Mihailis Diamantis has posted an article to SSRN entitled The Corporate Insanity Defense and also posted a summary to the Oxford corporate governance law blog:
... there are some criminal corporations whose deep or unpredictable disfunction presents a special challenge. These corporations are much less likely to respond constructively to criminal sanctions.
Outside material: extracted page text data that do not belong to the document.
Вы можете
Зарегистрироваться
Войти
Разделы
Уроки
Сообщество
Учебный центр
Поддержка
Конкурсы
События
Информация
In a forthcoming article—The Corporate Insanity Defense—I argue that criminal law needs a different approach for these corporations, one that emphasizes compulsory expert treatment rather than standard forms of punishment.
It's an interesting article, but I start from a premise founded on the aphorism famously attributed to Edmund, First Baron Thurlow: "Corporations have neither bodies to be punished, nor souls to be condemned." Applying the criminal law to corporate entities fits poorly with most of the basic purposes of criminal law.
- Deterrence: Corporations can act only through persons. It is those corporate agents who must be deterred. Entity level punishment will be less effective as a deterrent than direct punishment of the responsible corporate actors.
- Retribution: You can't send a corporation to jail. But you can send the responsible corporate actors to jail.
- Rehabilitation. Lacking a body and soul, the corporation has nothing that can be rehabilitated. But bad human actors can be rehabilitated.
- Restitution: Obviously, the corporation can provide restitution to those it harmed. But that would require directing corporate fines and penalties to the victims of wrongdoing rather than the government.
We should seriously rethink corporate criminal liability, which effectively amounts to vicarious liability, and replace it with direct liability for the individuals who are responsible for the wrongdoing.